Bonhoeffer: Discipleship
- samuel stringer
- Dec 6, 2020
- 4 min read
Updated: Feb 26, 2022
Bonhoeffer makes the comparison between cheap grace and costly grace. It is more serious than that.

the Black Church, Brașov, Romania.
Dietrich Bonhoeffer is one of my favorite writers—and people. His book The Cost of Discipleship is a signpost directing us away from the self-defined Christian belief to the Scripture-define Christian faith. He compares cheap grace to costly grace. He says that cheap grace is the grace we bestow on ourselves and costly grace costs a man his whole life. Cheap grace is grace without discipleship. Costly grace gives a man the only true life.
True. Absolutely. My adjustments are not because he was wrong, but that he didn't go far enough. Possibly the church of the 1940s was not as wayward as the church of today. There were certainly no televangelists who wept that they couldn't afford another private plane, nor megachurches with music leaders who did pelvic thrusts and cafeterias at the entrance so people wouldn't have to sacrifice without their morning coffee and muffin by taking time off to go to church.
In the Church of Bonhoeffer's day, the opposite of cheap grace might have been costly grace, but today the opposite of cheap grace is denied grace. Cheap grace is the grace we define for ourselves—and also (and more destructively) for others. If cheap grace is the grace we bestow on ourselves, the underlying ugliness of that is that it is not the grace the God that God bestows. Cheap grace is a human grace. It is define by humans for the purpose of hiding divine grace. Divine grace is fearful; human grace is self-satisfying. Divine grace is unattainable; human grace is attainable to whatever degree we say it is. And therein lies the ugliness.
If Christian grace is defined by people to suit their own purposes (to avoid the terrible grace of God), then the boundary of that self-defined grace includes only the few and excludes all others, based upon that self-defined border. The cheap grace exclusionary zone excludes not just those who know the true grace, but also those who know nothing of either. The self-defined cheap grace protects itself with religious fervor. It must be right, so any belief to the contrary must be wrong. It will not tolerate preaching and teaching of costly grace, and so it reacts with anger. Anger is the reaction that must be made when there is no substance and so the only protection is emotional outburst. But the self-define cheap grace also feeds itself on the plight of the faithless. Cheap grace says the unbeliever is an unbeliever for a reason. It says there is no faith except the faith they define, no love or goodness or courage except the kind they define. It says cowardice within cheap grace is better than courage outside cheap grace. It says there is no true love or devotion or sacrifice except within cheap grace, and then empties love and devotion and sacrifice within cheap grace of any depth and warmth.
Unbelievers care nothing for cheap grace because it is nonsense to them, and the cheap grace adherents take this as proof that their cheap grace is truth: pearls before swine.
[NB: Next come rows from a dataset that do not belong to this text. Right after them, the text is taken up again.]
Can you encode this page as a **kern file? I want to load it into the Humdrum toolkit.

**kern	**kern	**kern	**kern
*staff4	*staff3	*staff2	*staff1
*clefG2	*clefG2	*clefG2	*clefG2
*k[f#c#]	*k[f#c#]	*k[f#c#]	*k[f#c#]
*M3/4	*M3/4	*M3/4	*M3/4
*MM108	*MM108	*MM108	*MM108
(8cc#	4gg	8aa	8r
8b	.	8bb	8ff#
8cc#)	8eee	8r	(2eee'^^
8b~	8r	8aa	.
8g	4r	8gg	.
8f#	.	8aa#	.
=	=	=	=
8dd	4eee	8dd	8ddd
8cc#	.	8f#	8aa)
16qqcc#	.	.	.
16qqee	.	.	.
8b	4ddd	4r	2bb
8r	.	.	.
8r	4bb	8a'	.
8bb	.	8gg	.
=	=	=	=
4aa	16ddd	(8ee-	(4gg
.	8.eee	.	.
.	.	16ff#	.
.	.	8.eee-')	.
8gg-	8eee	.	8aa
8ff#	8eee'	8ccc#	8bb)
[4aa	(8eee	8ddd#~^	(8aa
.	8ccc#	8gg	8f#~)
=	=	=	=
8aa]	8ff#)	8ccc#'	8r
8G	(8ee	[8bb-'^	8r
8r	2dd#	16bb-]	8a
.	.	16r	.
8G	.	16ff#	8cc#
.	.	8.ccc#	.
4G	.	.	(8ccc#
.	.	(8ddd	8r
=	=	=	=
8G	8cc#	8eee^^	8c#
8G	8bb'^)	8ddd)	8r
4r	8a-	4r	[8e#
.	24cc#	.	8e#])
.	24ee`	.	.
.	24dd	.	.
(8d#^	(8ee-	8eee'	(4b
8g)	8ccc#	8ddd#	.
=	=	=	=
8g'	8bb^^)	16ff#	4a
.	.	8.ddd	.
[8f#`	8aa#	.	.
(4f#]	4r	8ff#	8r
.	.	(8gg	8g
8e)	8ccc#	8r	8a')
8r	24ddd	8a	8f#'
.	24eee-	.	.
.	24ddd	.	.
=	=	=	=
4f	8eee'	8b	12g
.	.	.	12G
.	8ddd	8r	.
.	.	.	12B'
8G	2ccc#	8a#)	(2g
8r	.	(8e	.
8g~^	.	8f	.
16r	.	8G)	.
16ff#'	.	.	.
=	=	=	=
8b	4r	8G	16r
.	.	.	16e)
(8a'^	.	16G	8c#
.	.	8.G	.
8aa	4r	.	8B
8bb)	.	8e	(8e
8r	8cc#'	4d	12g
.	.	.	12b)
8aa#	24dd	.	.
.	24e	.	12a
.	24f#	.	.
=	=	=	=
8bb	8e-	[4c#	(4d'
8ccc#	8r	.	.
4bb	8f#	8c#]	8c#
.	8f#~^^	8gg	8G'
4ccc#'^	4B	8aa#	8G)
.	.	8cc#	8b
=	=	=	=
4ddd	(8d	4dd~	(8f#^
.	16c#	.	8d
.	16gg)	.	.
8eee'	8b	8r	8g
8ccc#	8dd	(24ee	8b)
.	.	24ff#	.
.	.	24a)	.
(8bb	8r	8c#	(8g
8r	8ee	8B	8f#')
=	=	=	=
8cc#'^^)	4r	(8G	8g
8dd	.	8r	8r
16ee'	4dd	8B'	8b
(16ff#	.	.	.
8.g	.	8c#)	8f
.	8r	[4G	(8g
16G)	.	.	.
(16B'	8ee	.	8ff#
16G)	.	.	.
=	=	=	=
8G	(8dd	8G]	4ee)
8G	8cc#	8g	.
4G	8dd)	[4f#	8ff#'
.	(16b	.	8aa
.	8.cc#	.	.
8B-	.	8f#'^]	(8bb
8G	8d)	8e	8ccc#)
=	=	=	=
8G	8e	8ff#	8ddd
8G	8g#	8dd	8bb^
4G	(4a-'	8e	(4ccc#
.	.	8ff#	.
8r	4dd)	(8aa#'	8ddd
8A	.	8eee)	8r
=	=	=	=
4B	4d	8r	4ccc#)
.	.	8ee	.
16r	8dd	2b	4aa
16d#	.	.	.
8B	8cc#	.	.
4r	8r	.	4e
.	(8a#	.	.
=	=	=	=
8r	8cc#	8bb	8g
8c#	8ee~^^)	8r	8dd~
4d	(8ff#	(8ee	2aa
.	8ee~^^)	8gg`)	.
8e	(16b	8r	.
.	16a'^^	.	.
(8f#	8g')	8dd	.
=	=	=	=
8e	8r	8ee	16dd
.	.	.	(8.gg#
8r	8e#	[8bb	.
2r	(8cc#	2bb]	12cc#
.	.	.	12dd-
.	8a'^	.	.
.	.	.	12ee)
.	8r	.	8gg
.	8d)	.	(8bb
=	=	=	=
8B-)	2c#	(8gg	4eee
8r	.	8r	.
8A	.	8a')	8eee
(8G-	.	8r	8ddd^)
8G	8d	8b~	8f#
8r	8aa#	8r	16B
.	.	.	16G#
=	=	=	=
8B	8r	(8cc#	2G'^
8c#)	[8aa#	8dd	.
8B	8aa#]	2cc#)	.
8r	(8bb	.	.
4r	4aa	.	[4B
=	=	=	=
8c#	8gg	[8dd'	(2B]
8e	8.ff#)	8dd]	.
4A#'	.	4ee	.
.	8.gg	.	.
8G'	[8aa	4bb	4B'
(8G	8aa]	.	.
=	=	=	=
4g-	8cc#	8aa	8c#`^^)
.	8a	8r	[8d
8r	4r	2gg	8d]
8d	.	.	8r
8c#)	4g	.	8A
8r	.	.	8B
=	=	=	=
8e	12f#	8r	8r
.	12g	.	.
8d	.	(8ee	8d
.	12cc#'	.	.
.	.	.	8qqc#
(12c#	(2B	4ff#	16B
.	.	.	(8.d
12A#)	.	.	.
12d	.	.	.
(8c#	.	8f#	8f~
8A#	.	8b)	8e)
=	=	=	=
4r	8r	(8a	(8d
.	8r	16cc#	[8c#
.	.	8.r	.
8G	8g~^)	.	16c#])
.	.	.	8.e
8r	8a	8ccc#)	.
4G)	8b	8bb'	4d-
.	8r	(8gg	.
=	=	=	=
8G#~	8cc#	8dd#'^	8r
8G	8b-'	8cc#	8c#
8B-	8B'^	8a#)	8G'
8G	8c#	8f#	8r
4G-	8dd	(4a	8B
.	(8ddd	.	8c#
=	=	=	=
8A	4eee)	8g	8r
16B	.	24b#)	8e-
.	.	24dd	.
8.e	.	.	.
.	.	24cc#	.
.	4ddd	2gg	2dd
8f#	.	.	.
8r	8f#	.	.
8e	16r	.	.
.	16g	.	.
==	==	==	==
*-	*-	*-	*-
But that is just another quality of cheap grace: to be recognized by even unbelievers as worthless. Unbelievers do not like evangelism that knocks on their door or preaching that tells them they are bad people. Unbelievers are not impressed by crystal cathedrals or mega churches. They recognize them for what they are: religious pretense. They sometimes tolerate it and usually avoid it. It is a religion they care nothing for. It is a religion that reciprocates: it cares nothing for them.
Costly grace is not a pretense. It is recognized by the world as something different. It is not avoided; it is inspected. It is not regarded as religious pretense: it is seen as something worth looking at.
The man Bonhoeffer is looked at by Christian and non-Christian alike as a true believer. The televangelist is looked at as a fraud except only by his following. There is nothing there to see. The exposing of cheap grace to the world by television and the internet serves only to polarize. Adherents become more strident; everyone else becomes more distant.
A serious problem is declaring that being a Christian is the same thing as being a disciple. It is another instance of cheap grace: people promoting themselves to whatever position they desire. Ask a Christian if he is an elder or a deacon or a pastor, and he will respond correctly: yes or no, whatever he is. But ask if he is a teacher and you get into murky waters. Ask if he is a disciple and you will get a resounding yes. Deny he is a disciple and you will get a dark response.
One reason is that there is no formal office or definition of the disciple. An elder or deacon is appointed or elected; a pastor or priest is ordained. A person claiming to be one of these when he is not is disregarded. But if a person says he is a missionary in his neighborhood or workplace, or if a person says he is a teacher because he conducts Bible studies with his family or in his home, we allow the self-designation.
Discipleship falls at the opposite pole. Saying a person is not a disciple is tantamount to saying he is not a believer. There is no good reason for this; it is just how we regard things in our modern church. The boundary of discipleship in Scripture is fuzzy. A disciple could be anyone a gospel writer or epistle writer declared as such. Nevertheless, there is no example in Scripture of a disciple who stayed home. We take terms like "follower" and "disciple" in the spiritual sense, because we are lazy and easily convinced of our goodness and devotion.